Bloodshot Records is known as the home of “insurgent country” (their term for alt-country), and while that description isn’t wrong when it comes to Biram, he embraces a diversity of roots music influences, especially blues, which he expressed his love for.

At Jammin’ Java on April 24, Biram’s set included covers of old-time legend Doc Watson and quintessential American folk troubadour Woody Guthrie (“y’all heard of Woody Guthrie?” he asked). He played songs by bluesmen Robert Johnson (which he learned from the recording by Muddy Waters), Muddy Waters (which he noted was the first song Waters ever recorded), and Mississippi Fred McDowell. There were bluegrass numbers by the Stanley Brothers (“We’re in Virginia, so we have to play the Stanley Brothers,” he said. “We are in Virginia, right?”) and Bill Monroe, and a traditional gospel song, played in a way you’ve never heard gospel.

Last month, Biram released his first album in four years, The One & Only Scott H. Biram. Scott only played a couple of tunes from the album: “No Man’s Land” and “Inside a Bar.”

Watch the official music video for “Inside a Bar” by Scott H. Biram on YouTube:

Scott kicked off the set with “Slow & Easy,” moving on to “Goin’ Home,” then the Doc Watson cover. After the Watson cover, he mentioned he had looked around at the reservation cards on the tables before the show and had seen that one of them read “Beyer,” which is his mother’s maiden name; he mused on whether he might be related to these particular patrons. 
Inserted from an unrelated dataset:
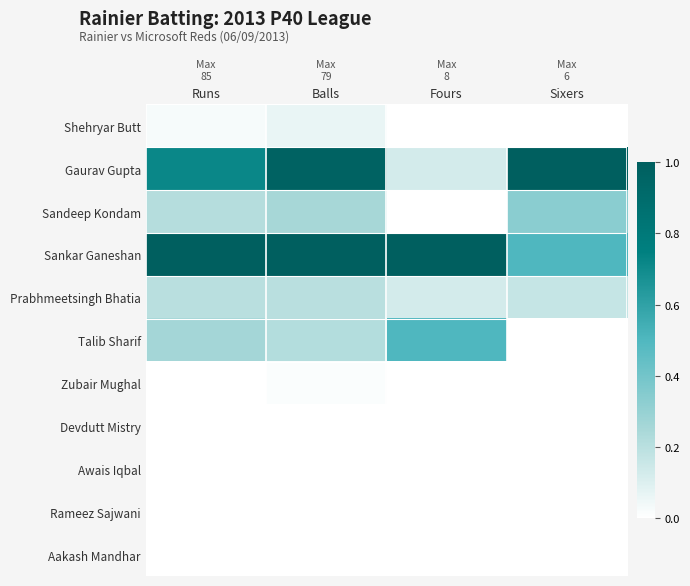

Which series has the widest spread of values?

Gaurav Gupta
The McDowell and Johnson covers followed, then his original “Still Around,” and the Guthrie tune. After covering Guthrie, he played “Fingernail.” He introduced the next song with a rambling story about how, many years ago, he made the mistake of playing a show on Superbowl Sunday. “Never play a show on Superbowl Sunday,” he advised the audience. (If this was in his native Texas, a state that’s crazy for football, this advice cannot be emphasized enough.) Unsurprisingly, the turnout wasn’t very good, and the show did not go particularly well. I couldn’t fully follow Scott, but this experience somehow gave him “Around The Bend,” a song about a “hillbilly and his son on the porch,” drinking and getting high. (Not infrequent subjects in Biram’s compositions.)

Next up was the gospel song, then “Wildside” and “No Man’s Land.” Scott told the audience he wrote “Still Drunk, Still Crazy, Still Blue,” which has been covered by outlaw country artist Whitey Morgan, on Easter morning in 2009. When he finished the song, he called his mother and told her he thought he had a hit. “Sure you do, sweetie,” was her reply.
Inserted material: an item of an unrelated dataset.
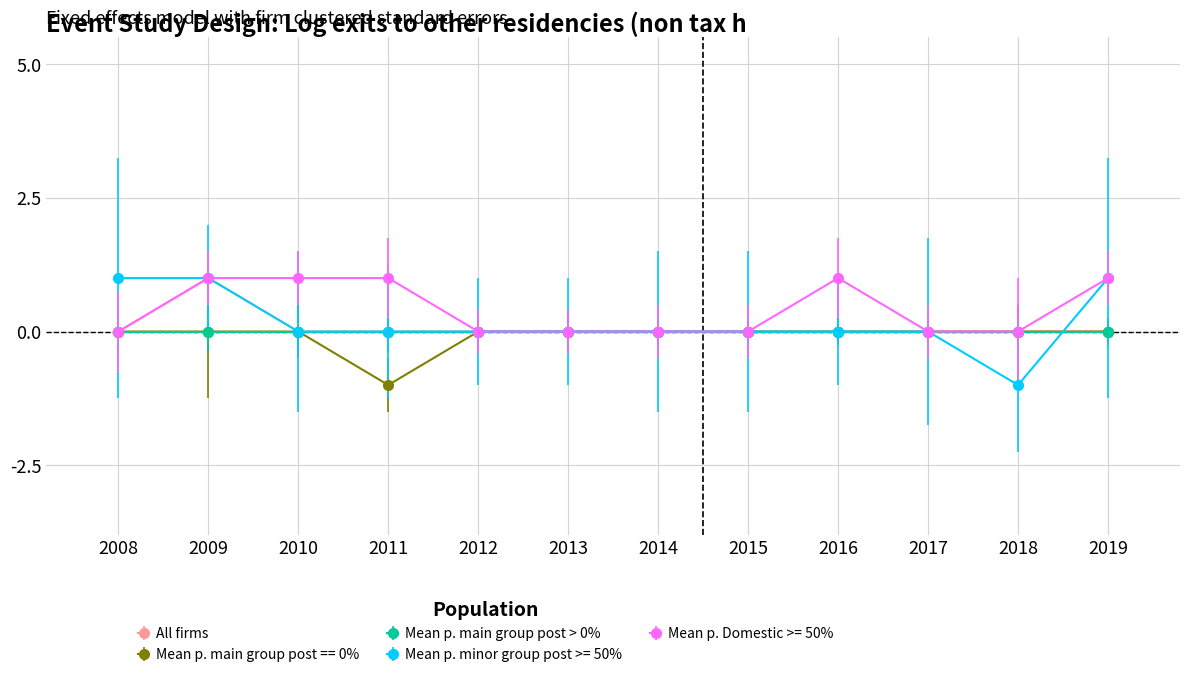

Which series changed the most between 2010 and 2013?

Mean p. Domestic >= 50%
Watch Scott H. Biram perform “Still Drunk, Still Crazy, Still Blue” live in an acoustic session on YouTube:

“I wrote this song 30 years ago, in 1994,” Biram said of “Crazy Like I Do.” The rest of the set consisted of covers, until the audience response convinced him to play “Blood, Sweat, and Murder” for his encore.

A lot of music can sound the same and derivative; even with a lot of stuff I really enjoy, I can hear where the artist picked up their melodies. Scott’s stuff is truly different and original: He doesn’t sound like anyone else, even when he’s playing songs that have been around for a very long time. It may be roots music, but it’s roots music done like nobody else.